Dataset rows
----

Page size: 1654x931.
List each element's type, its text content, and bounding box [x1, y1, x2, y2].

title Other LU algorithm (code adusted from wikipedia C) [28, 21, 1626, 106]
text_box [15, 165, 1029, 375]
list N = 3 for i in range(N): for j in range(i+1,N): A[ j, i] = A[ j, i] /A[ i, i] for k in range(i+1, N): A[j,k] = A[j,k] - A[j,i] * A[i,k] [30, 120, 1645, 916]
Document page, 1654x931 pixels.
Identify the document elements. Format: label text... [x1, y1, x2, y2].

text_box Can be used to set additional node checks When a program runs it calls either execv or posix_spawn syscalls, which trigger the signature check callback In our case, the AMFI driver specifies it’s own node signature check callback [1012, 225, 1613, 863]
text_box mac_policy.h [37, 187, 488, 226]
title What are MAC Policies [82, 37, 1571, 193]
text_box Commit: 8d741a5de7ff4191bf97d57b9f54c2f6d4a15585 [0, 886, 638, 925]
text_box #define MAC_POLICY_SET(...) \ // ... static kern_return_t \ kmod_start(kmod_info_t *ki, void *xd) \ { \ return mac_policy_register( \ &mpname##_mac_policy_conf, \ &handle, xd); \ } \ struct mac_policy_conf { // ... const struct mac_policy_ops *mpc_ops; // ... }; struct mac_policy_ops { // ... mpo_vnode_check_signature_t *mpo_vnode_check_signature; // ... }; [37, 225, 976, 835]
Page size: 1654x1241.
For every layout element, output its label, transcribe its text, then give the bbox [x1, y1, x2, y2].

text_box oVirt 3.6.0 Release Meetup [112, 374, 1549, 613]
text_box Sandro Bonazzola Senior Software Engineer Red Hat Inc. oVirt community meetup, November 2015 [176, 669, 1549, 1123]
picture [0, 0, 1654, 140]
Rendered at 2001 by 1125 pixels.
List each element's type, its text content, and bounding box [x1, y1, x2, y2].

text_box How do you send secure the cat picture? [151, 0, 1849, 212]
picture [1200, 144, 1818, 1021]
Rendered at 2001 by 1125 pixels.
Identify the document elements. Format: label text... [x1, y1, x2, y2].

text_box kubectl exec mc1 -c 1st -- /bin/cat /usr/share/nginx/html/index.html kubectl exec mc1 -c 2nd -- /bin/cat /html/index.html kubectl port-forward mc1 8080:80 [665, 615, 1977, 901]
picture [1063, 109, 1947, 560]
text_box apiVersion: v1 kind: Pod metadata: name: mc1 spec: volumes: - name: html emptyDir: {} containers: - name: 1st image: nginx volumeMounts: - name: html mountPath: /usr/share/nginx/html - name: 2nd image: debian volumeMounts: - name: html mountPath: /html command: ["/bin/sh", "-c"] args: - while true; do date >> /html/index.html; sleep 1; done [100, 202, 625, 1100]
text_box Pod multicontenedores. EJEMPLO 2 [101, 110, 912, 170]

----

Please update the material so that "Rendered at" becomes "Displayed at" everywhere, with nothing else changed.

In response:
Page size: 1654x931.
List each element's type, its text content, and bounding box [x1, y1, x2, y2].

title Other LU algorithm (code adusted from wikipedia C) [28, 21, 1626, 106]
text_box [15, 165, 1029, 375]
list N = 3 for i in range(N): for j in range(i+1,N): A[ j, i] = A[ j, i] /A[ i, i] for k in range(i+1, N): A[j,k] = A[j,k] - A[j,i] * A[i,k] [30, 120, 1645, 916]
Document page, 1654x931 pixels.
Identify the document elements. Format: label text... [x1, y1, x2, y2].

text_box Can be used to set additional node checks When a program runs it calls either execv or posix_spawn syscalls, which trigger the signature check callback In our case, the AMFI driver specifies it’s own node signature check callback [1012, 225, 1613, 863]
text_box mac_policy.h [37, 187, 488, 226]
title What are MAC Policies [82, 37, 1571, 193]
text_box Commit: 8d741a5de7ff4191bf97d57b9f54c2f6d4a15585 [0, 886, 638, 925]
text_box #define MAC_POLICY_SET(...) \ // ... static kern_return_t \ kmod_start(kmod_info_t *ki, void *xd) \ { \ return mac_policy_register( \ &mpname##_mac_policy_conf, \ &handle, xd); \ } \ struct mac_policy_conf { // ... const struct mac_policy_ops *mpc_ops; // ... }; struct mac_policy_ops { // ... mpo_vnode_check_signature_t *mpo_vnode_check_signature; // ... }; [37, 225, 976, 835]
Page size: 1654x1241.
For every layout element, output its label, transcribe its text, then give the bbox [x1, y1, x2, y2].

text_box oVirt 3.6.0 Release Meetup [112, 374, 1549, 613]
text_box Sandro Bonazzola Senior Software Engineer Red Hat Inc. oVirt community meetup, November 2015 [176, 669, 1549, 1123]
picture [0, 0, 1654, 140]
Displayed at 2001 by 1125 pixels.
List each element's type, its text content, and bounding box [x1, y1, x2, y2].

text_box How do you send secure the cat picture? [151, 0, 1849, 212]
picture [1200, 144, 1818, 1021]
Displayed at 2001 by 1125 pixels.
Identify the document elements. Format: label text... [x1, y1, x2, y2].

text_box kubectl exec mc1 -c 1st -- /bin/cat /usr/share/nginx/html/index.html kubectl exec mc1 -c 2nd -- /bin/cat /html/index.html kubectl port-forward mc1 8080:80 [665, 615, 1977, 901]
picture [1063, 109, 1947, 560]
text_box apiVersion: v1 kind: Pod metadata: name: mc1 spec: volumes: - name: html emptyDir: {} containers: - name: 1st image: nginx volumeMounts: - name: html mountPath: /usr/share/nginx/html - name: 2nd image: debian volumeMounts: - name: html mountPath: /html command: ["/bin/sh", "-c"] args: - while true; do date >> /html/index.html; sleep 1; done [100, 202, 625, 1100]
text_box Pod multicontenedores. EJEMPLO 2 [101, 110, 912, 170]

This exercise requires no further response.